Although Wakamatsu, 58, grew up in Northern California, he often visited the 40-acre farm in Hood River, Ore. of his paternal grandparents, who had been held in internment camps for Japanese Americans in the 1940s. They grew cherries, apples and pears.

“I remember having to get up at 4 in the morning, go out there in the orchard and change the sprinkler,” he said in a phone interview. “It was just a pain. But that’s part of the sacrifice and growing up, and what you did on the farm.”

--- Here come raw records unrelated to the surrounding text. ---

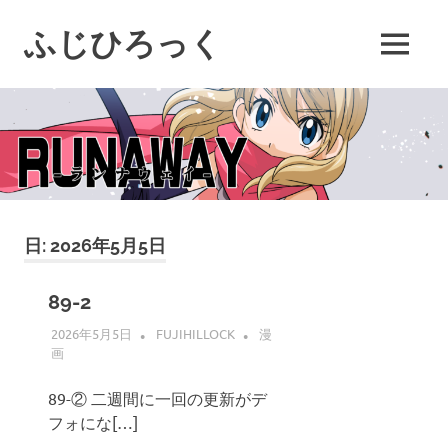
コ
ン
ふじひろっく
MENU
テ
ン
ツ
へ
ス
キ
ッ
プ
日:
2026年5月5日
89-2
2026年5月5日
FUJIHILLOCK
漫
画
89-② 二週間に一回の更新がデ
フォにな[…]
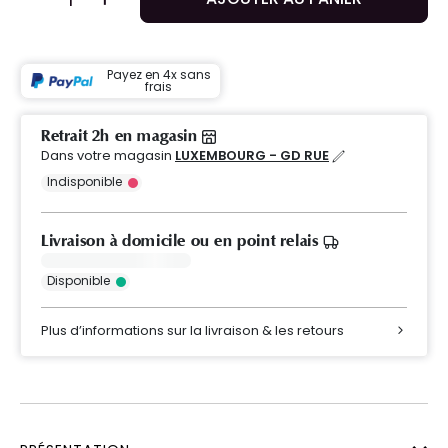
Payez en 4x sans
frais
Retrait 2h en magasin
Dans votre magasin
LUXEMBOURG - GD RUE
Indisponible
Livraison à domicile ou en point relais
Disponible
Plus d’informations sur la livraison & les retours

Those memories stuck with him even as his baseball career eventually took him to the Chicago White Sox, where in 1991 he appeared in 18 games, his only playing time in the major leagues. After bouncing around the minor leagues with several organizations, he became a coach. In 2009 with the Seattle Mariners, he became the first manager of Asian descent in the major leagues. The Mariners went 127-147 in his nearly two seasons at the helm.

It wasn’t until 2017, while serving as the Royals’ bench coach, that Wakamatsu turned his passion for food into a foundation, WakWay, with a mission inspired by his family’s cherry-growing waste. The nonprofit began saving fruits and vegetables and donating them to disadvantaged communities in Arizona and Texas.

But in the past few years, Wakamatsu has focused more on so-called precision agriculture and helping smaller farms survive. As a child, he said, he remembers breathing in pesticides sprayed over crops from biplanes.

With the explosion of drone technology, Wakamatsu said, it was only natural to use it in farming as a more environmentally friendly, efficient and safer way to spray crops. His foundation bought its first drone last year. It now has four, each capable of carrying two and a half gallons of liquid.